• [Listed entries]
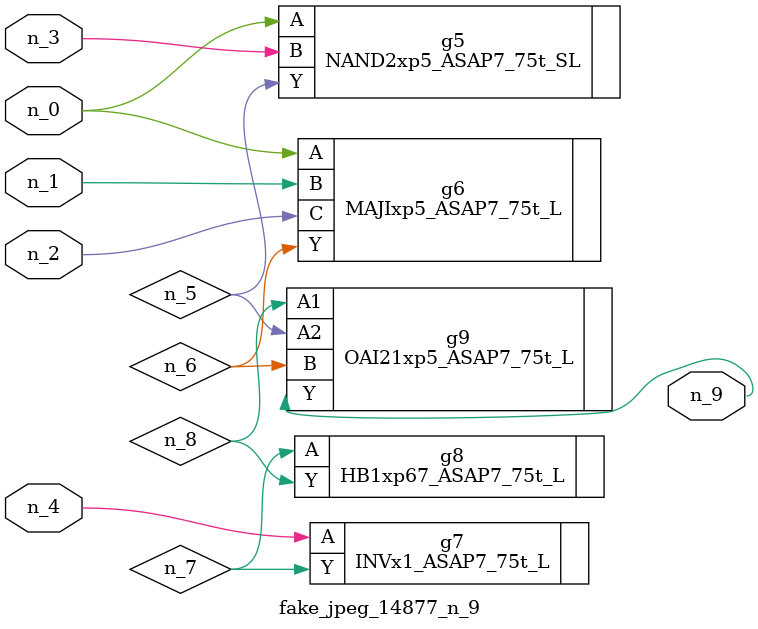
<source format=v>
module fake_jpeg_14877_n_9 (n_3, n_2, n_1, n_0, n_4, n_9);

input n_3;
input n_2;
input n_1;
input n_0;
input n_4;

output n_9;

wire n_8;
wire n_6;
wire n_5;
wire n_7;

NAND2xp5_ASAP7_75t_SL g5 ( 
.A(n_0),
.B(n_3),
.Y(n_5)
);

MAJIxp5_ASAP7_75t_L g6 ( 
.A(n_0),
.B(n_1),
.C(n_2),
.Y(n_6)
);

INVx1_ASAP7_75t_L g7 ( 
.A(n_4),
.Y(n_7)
);

HB1xp67_ASAP7_75t_L g8 ( 
.A(n_7),
.Y(n_8)
);

OAI21xp5_ASAP7_75t_L g9 ( 
.A1(n_8),
.A2(n_5),
.B(n_6),
.Y(n_9)
);


endmodule
</source>
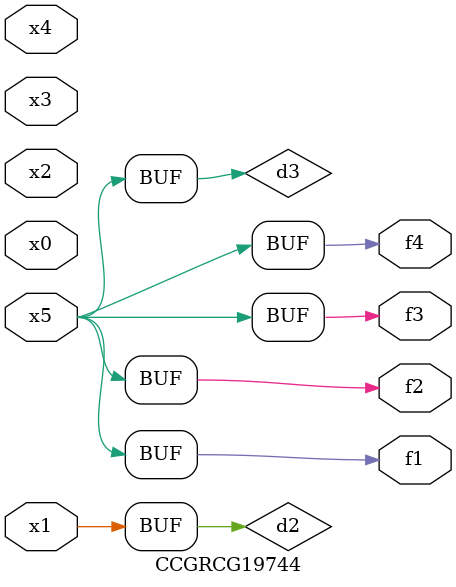
<source format=v>
module CCGRCG19744(
	input x0, x1, x2, x3, x4, x5,
	output f1, f2, f3, f4
);

	wire d1, d2, d3;

	not (d1, x5);
	or (d2, x1);
	xnor (d3, d1);
	assign f1 = d3;
	assign f2 = d3;
	assign f3 = d3;
	assign f4 = d3;
endmodule

</source>
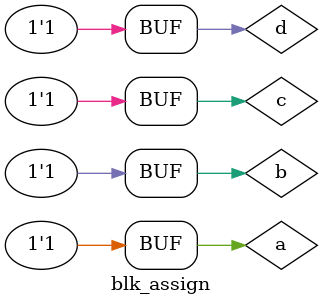
<source format=v>
module blk_assign();
	reg a,b,c,d;
	initial
		begin
		a=1'b1;
		b=1'b0;
		c=1'b1;
		d=1'b0;
		#5c=#5b;
		d=#5a;
		#5b=d;
		c<=#5b;
		#5d=1'b1;
		#5b<=d;
		end
		
endmodule


</source>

• [Task objective]
The output should consist of the records above, reproduced exactly, without pictures.

• [Solution for this exercise]
<source format=v>
module fake_jpeg_14877_n_9 (n_3, n_2, n_1, n_0, n_4, n_9);

input n_3;
input n_2;
input n_1;
input n_0;
input n_4;

output n_9;

wire n_8;
wire n_6;
wire n_5;
wire n_7;

NAND2xp5_ASAP7_75t_SL g5 ( 
.A(n_0),
.B(n_3),
.Y(n_5)
);

MAJIxp5_ASAP7_75t_L g6 ( 
.A(n_0),
.B(n_1),
.C(n_2),
.Y(n_6)
);

INVx1_ASAP7_75t_L g7 ( 
.A(n_4),
.Y(n_7)
);

HB1xp67_ASAP7_75t_L g8 ( 
.A(n_7),
.Y(n_8)
);

OAI21xp5_ASAP7_75t_L g9 ( 
.A1(n_8),
.A2(n_5),
.B(n_6),
.Y(n_9)
);


endmodule
</source>
<source format=v>
module CCGRCG19744(
	input x0, x1, x2, x3, x4, x5,
	output f1, f2, f3, f4
);

	wire d1, d2, d3;

	not (d1, x5);
	or (d2, x1);
	xnor (d3, d1);
	assign f1 = d3;
	assign f2 = d3;
	assign f3 = d3;
	assign f4 = d3;
endmodule

</source>
<source format=v>
module blk_assign();
	reg a,b,c,d;
	initial
		begin
		a=1'b1;
		b=1'b0;
		c=1'b1;
		d=1'b0;
		#5c=#5b;
		d=#5a;
		#5b=d;
		c<=#5b;
		#5d=1'b1;
		#5b<=d;
		end
		
endmodule


</source>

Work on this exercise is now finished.